Com as próprias mãos
Após investigar a morte do filho e ver dois PMs serem condenados pelo crime, uma mãe ganhou na Justiça o direito de receber indenização do Estado. A Folha mostra que a sentença concede R$ 181 mil à mãe, que é assessora parlamentar, e R$ 45 mil, em valores corrigidos, às duas irmãs do jovem assassinado no morro do Gambá, favela da zona norte do Rio. O governo fluminense recorreu. de Oliveira Jacintho investigou a morte do próprio filho, ouvindo testemunhas e fazendo perícia no local do crime para provar que ele fora assassinado. Em 2008, dois PMs foram condenados e expulsos da corporação.


Extradição negada
O ex-cirurgião plástico Hosmany Ramos, preso na Islândia desde 13 de agosto ao tentar entrar no país com o passaporte do irmão, disse que deve sair da prisão na próxima quinta-feira (10/9). Segundo disse em conversa por telefone divulgada pela Folha, a Justiça islandesa negou o pedido de extradição feito pelo Ministério da Justiça brasileiro. Já a assessoria de imprensa do Ministério contestou Hosmany e afirmou que o órgão tem até quarta-feira (9/9) para enviar documentos e que o pedido de extradição não será julgado antes de sexta (11/9). Na conversa, Hosmany disse também que recebeu autorização para aguardar na própria Islândia o julgamento do pedido de asilo político feito por ele. Caso consiga, Hosmany disse que pretende mesmo morar na Islândia.


Ação Penal
A Justiça do Paraná aceitou a denúncia do Ministério Público Estadual por duplo homicídio qualificado com dolo eventual (é assumido o risco de matar) contra o ex-deputado estadual Luiz Fernando Carli Filho (sem partido), segundo a Folha.
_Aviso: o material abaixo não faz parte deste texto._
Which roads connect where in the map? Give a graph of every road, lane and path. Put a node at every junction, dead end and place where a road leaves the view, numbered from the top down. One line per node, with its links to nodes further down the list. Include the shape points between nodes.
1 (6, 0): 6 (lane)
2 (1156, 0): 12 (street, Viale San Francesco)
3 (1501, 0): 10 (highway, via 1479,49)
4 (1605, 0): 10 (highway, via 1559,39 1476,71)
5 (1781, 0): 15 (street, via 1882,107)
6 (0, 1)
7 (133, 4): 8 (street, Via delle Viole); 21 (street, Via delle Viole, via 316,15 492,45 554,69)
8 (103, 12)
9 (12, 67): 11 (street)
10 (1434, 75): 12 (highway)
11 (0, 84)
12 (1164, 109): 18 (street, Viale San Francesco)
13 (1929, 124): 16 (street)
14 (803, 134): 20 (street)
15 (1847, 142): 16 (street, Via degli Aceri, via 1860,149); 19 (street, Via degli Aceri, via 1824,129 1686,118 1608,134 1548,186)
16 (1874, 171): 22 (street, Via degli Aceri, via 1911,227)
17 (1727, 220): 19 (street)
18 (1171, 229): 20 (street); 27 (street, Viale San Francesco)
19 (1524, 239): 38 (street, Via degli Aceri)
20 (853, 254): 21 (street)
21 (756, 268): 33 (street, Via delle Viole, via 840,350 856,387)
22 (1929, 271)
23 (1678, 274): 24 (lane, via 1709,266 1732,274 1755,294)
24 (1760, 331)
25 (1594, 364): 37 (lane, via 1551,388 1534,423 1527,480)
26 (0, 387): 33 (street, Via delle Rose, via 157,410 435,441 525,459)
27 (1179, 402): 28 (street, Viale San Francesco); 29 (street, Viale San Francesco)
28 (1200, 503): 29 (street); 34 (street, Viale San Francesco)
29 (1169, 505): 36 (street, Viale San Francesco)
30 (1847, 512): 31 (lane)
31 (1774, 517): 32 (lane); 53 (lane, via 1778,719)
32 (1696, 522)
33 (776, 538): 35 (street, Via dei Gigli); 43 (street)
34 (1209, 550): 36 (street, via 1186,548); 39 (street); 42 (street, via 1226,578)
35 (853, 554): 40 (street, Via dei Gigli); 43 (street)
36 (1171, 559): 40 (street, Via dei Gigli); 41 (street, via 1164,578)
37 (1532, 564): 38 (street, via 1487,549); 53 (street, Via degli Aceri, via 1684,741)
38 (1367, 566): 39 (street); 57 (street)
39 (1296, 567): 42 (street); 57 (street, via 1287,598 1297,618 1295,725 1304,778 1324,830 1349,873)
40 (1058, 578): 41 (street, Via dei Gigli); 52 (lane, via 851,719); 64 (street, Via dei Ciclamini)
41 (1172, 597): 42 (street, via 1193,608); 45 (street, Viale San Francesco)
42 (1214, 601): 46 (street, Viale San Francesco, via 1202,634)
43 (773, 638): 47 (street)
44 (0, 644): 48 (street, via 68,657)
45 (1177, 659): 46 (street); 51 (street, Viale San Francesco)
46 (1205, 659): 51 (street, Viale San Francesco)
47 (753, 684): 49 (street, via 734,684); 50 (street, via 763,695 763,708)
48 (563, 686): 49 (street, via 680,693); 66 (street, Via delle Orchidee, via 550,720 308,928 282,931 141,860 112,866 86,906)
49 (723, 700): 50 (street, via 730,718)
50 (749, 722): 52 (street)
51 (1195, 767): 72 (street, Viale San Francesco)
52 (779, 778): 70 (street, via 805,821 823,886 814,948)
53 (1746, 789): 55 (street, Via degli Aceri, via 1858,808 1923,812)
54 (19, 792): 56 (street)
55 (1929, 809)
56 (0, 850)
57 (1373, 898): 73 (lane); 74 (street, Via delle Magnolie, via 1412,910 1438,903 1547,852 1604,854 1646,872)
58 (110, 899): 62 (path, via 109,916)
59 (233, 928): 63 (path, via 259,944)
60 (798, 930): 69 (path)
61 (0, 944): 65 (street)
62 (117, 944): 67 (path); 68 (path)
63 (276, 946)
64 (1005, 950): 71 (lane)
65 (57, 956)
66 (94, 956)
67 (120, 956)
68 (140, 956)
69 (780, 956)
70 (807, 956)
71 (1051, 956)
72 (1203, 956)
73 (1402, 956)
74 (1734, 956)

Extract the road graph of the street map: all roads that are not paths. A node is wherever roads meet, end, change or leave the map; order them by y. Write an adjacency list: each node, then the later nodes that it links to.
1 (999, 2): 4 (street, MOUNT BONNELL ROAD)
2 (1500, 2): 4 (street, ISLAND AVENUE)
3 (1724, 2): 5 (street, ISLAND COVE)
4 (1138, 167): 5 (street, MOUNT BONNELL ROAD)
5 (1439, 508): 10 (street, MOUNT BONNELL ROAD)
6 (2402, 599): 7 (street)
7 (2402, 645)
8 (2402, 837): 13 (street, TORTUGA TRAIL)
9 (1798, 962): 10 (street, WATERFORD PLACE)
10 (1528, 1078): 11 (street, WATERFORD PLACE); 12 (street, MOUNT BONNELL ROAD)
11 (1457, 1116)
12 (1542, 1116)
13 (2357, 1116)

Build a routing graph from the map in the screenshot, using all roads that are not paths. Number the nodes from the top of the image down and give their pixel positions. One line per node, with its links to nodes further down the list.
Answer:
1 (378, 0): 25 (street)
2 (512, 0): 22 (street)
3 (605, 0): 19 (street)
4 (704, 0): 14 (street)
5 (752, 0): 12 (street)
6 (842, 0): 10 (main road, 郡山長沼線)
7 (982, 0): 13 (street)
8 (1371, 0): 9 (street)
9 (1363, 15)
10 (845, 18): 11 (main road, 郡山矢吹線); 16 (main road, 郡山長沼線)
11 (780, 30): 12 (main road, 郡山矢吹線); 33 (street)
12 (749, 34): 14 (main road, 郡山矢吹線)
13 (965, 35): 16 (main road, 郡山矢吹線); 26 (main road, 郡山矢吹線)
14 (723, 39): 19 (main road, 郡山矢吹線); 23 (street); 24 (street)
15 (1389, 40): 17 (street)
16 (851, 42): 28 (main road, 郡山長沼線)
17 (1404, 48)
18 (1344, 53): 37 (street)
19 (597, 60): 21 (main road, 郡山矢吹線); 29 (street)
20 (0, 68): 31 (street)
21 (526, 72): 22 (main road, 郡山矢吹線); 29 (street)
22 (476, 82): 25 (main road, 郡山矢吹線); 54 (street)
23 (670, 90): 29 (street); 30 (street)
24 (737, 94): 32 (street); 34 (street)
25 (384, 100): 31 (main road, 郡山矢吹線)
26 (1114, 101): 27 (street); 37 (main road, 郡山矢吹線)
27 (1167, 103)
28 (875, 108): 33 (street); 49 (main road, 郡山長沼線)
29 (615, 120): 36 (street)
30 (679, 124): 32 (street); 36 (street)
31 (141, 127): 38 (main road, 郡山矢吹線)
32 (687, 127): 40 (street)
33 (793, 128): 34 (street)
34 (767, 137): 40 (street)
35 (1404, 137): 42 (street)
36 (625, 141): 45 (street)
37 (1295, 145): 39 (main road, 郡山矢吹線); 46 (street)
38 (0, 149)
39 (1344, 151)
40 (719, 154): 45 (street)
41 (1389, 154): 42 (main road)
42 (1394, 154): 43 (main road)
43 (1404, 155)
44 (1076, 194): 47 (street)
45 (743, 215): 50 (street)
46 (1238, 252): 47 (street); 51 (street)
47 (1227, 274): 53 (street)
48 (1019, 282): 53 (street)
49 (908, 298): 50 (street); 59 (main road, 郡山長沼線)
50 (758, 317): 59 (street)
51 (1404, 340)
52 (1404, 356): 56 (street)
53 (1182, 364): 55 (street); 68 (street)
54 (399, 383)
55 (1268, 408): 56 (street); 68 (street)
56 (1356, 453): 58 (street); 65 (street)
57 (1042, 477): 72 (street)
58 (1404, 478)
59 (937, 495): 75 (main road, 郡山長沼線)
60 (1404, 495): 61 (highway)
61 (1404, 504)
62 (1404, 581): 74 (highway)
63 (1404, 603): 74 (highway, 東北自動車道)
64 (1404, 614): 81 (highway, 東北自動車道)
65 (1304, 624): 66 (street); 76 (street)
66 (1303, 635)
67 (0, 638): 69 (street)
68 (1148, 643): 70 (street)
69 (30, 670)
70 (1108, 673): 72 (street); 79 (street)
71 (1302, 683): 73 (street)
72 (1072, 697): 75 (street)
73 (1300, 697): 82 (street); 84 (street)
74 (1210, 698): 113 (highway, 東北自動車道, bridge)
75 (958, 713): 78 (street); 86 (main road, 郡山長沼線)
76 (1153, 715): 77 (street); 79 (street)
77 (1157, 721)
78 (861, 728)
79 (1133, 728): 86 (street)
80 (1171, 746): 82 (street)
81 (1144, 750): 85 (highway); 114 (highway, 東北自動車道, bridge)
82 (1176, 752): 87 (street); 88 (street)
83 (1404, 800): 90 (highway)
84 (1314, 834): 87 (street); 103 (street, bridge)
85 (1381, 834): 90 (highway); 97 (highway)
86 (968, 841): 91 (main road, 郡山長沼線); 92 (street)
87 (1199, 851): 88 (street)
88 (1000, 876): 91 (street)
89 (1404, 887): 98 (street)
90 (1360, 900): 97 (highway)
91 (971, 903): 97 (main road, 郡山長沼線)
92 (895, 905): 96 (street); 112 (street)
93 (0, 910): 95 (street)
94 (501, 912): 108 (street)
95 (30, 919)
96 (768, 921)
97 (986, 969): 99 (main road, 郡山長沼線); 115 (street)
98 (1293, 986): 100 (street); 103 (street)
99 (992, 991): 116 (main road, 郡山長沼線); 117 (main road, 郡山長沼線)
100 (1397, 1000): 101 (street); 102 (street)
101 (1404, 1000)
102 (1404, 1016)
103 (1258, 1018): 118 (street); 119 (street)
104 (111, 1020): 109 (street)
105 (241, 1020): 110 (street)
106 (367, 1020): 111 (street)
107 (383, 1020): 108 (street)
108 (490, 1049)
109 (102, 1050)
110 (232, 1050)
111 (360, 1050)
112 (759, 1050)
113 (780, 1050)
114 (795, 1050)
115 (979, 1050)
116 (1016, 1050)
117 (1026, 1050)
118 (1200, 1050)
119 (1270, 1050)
Ele é acusado de causar um acidente em maio, em Curitiba, que matou Gilmar Yared, 26, e Carlos de Almeida, 20. Foi denunciado por dirigir bêbado e em alta velocidade. Estava ainda com CNH suspensa.


COLUNISTAS
Ministro das letras
A colunista da Folha de S.Paulo, Mônica Bergamo, diz que o ministro Carlos Britto, Supremo Tribunal Federal, terminou seu sétimo livro de poesias - ainda sem nome. Britto já publicou "Varal de Borboletras" e "A Pele do Ar", entre outros. Integrante da Academia Brasileira de Letras Jurídicas, ele diz que não pleiteia vaga na Academia Brasileira de Letras, porque isso significaria "fazer campanha para alguém morrer". As cadeiras na academia são vitalícias. A coluna também revela que a Justiça de Santa Catarina arquivou o caso em que Oscar Maroni Filho, dono da boate Bahamas, foi preso, em maio, em Camboriú, acusado de ter agredido a ex-namorada Vivian Milkcewsky - que depois faria denúncias que o levaram a ser detido outras duas vezes em SP.


OPINIÃO
Fábrica de leis
► Artigo de Cesar Maia publicado no jornal Folha de S.Paulo deste sábado (5/9) diz que o impulso do Legislativo em criar leis produz quatro efeitos: “a sensação de solução dos problemas; as relações de clientela com parlamentares; parques de diversões para os escritórios de advocacia; riscos de uso de resíduos legais, em outro tempo”. Segundo o articulista, a quantidade de leis aprovadas pelo Congresso e pelas assembleias legislativas, sem sistematizações periódicas com limpeza de resíduos inócuos, contraditórios ou superados, produz no Brasil possibilidades exóticas para os governos, para as pessoas e para os advogados e dificulta a dinâmica judiciária.